The renegade bear scientist we saw earlier is called in to deal with the ursine menace in the crater. The terrifying nature of the starving bears is revealed when some of the science team are eaten, but the bears are quickly herded into a side passage and contained there, allowing time for the plucky geologist to determine that the volcano is going to erupt soon!

Suddenly, foolish environmentalists try to free the bears! Their misguided hippie ways are their undoing, as the starving bears devour them and escape into the city, wreaking havoc. Only the bear expert can save the innocent people from a gristly death. But mere minutes into the anti-bear initiative, the volcano also erupts! Chaos, rampaging bears, and fiery doom ensue for the final two hours of the film (total running time: 135 minutes).

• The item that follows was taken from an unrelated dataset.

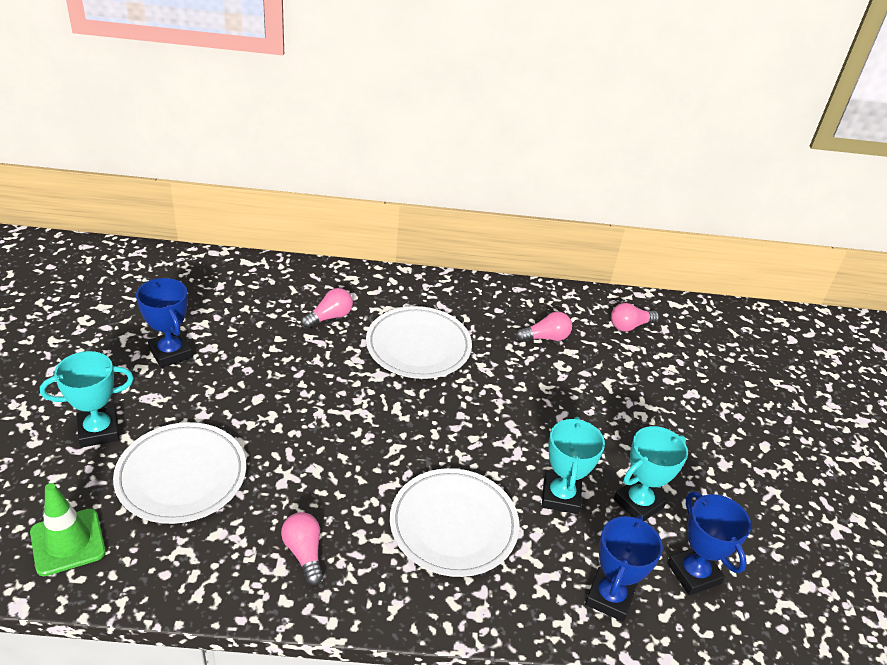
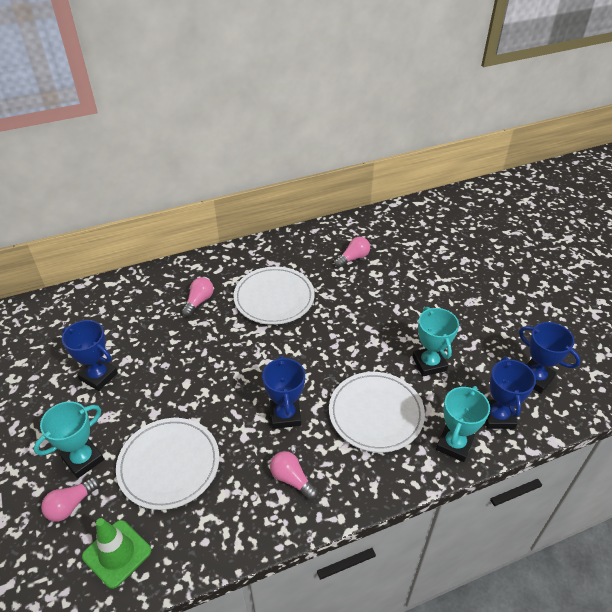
camera: 20 degrees left, 5 degrees up
(344, 480) = (285, 415): none -> blue trophy
(629, 326) = (400, 229): pink light bulb -> pink light bulb (71, 505)
(638, 503) = (477, 347): turquoise trophy -> turquoise trophy (454, 444)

Most of the remainder of the film consists of people trying to flee the seemingly endless horde of starving bears as the city burns. People will fall from helicopters into lava. Bears will spring out of nowhere to attack people the audience either hate or care about, in roughly equal numbers. At some point a dog leaps to safety, barely escaping both a blazing inferno and flaming boulders plummeting from the sky - doing so by jumping between two starving bears which miss clawing the brave, loyal family pet by inches. Then the bears start fighting.

The bears are destroyed in the inferno, and the city is levelled. As the film closes the plucky geologist and maverick bear expert, brought together by their ordeal, stare across the vista of smouldering rubble and wonder... could it happen again?

Of course it can. That's why I'm already plotting out Volcano Full of Starving Bears 2: Hurricane Season.